The terrorists were named and "intelligence sources" were quoted with absolute certainty saying that they knew this is what had happened. There was no mention at all of Libya.
But then suddenly in December 1990 there was there was a complete switch.
"Intelligence sources" in America began to tell journalists that they had found evidence that showed that it was Libya who had masterminded the bombing.
Then in June 1991 the British and American governments formally announced that Libya had been behind the bombing. Here is the first TV report, it includes a conservative MP called Teddy Taylor who had been to see Colonel Gaddafi. He raises the question that was going to lie at the heart of this puzzle.
Isn't it a bit odd, he says, that at the very moment in 1990 when Syria became America's ally in the first Gulf War, that America suddenly stopped accusing it of Lockerbie? And at the very same moment America and Britain suddenly find evidence proving it was Libya.
Suddenly the media was deluged with reports that said that the Lockerbie bombing had been carried out by Libya.
And many of the investigative journalists who had previously said that it was definitely Iran also changed their tune as well. Even the journalists who had written the Sunday Times articles saying there was concrete proof it was Iran and Syria now said it was the mad dog of terrorism - Colonel Gaddafi. And what's more their "intelligence sources" were absolutely sure too.
But a few old-school investigative journalists held out against this sudden swerve. The main one was Paul Foot from Private Eye. He wrote a devastating pamphlet that tears part the whole American and British case against Libya.
Foot showed that much of it rested on the evidence of one extremely dubious witness called Mr Giaka who claimed to be high up in Libyan intelligence. In fact he was a mechanic in a garage who serviced the vehicles for Libyan intelligence - and he had been paid hundreds of thousands of dollars by the Americans.
Even his CIA handlers were very suspicious of him - and after two years of getting nothing from Mr Giaka they told him they would stop paying him unless he came up with some incriminating evidence for the US Department of Justice.
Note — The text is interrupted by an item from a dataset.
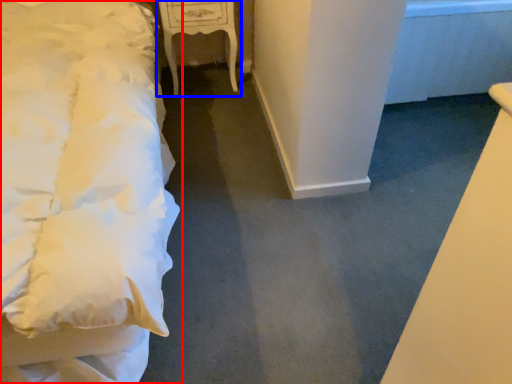
Question: Which point is closer to the camera, bed (highlighted by a red box) or furniture (highlighted by a blue box)?

Choices:
 (A) bed
 (B) furniture

Answer: (A)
The next day Giaka did just that - describing a samsonite suitcase that was loaded onto a plane in Malta by Libyan intelligence. Something he had forgotten to mention for two years.
Giaka explained:
"When I met with the representatives of the Department of Justice, they are very good investigators, and they can distinguish truth from lies. One way or another, they can obtain what they want."
The other key piece of evidence was a tiny fragment of what the Americans said was a kind of timing device that had been sold only to Libya. It too was only discovered to be important 18 months after the bombing - but yet again Foot shows how dubious the claims were that the Americans made about this tiny fragment.